ASSIGNMENT:
Omit the images, then repeat the listing exactly.

SOURCE RECORDS:
=-=-=
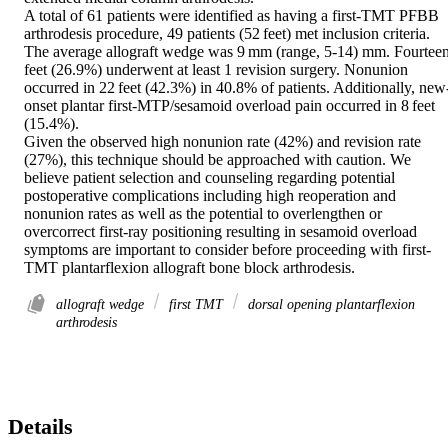
A total of 61 patients were identified as having a first-TMT PFBB 
arthrodesis procedure, 49 patients (52 feet) met inclusion criteria. 
The average allograft wedge was 9 mm (range, 5-14) mm. Fourteen
feet (26.9%) underwent at least 1 revision surgery. Nonunion 
occurred in 22 feet (42.3%) in 40.8% of patients. Additionally, new
onset plantar first-MTP/sesamoid overload pain occurred in 8 feet 
(15.4%).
=-=-=
EXPECTED ANSWER:
A total of 61 patients were identified as having a first-TMT PFBB 
arthrodesis procedure, 49 patients (52 feet) met inclusion criteria. 
The average allograft wedge was 9 mm (range, 5-14) mm. Fourteen
feet (26.9%) underwent at least 1 revision surgery. Nonunion 
occurred in 22 feet (42.3%) in 40.8% of patients. Additionally, new
onset plantar first-MTP/sesamoid overload pain occurred in 8 feet 
(15.4%).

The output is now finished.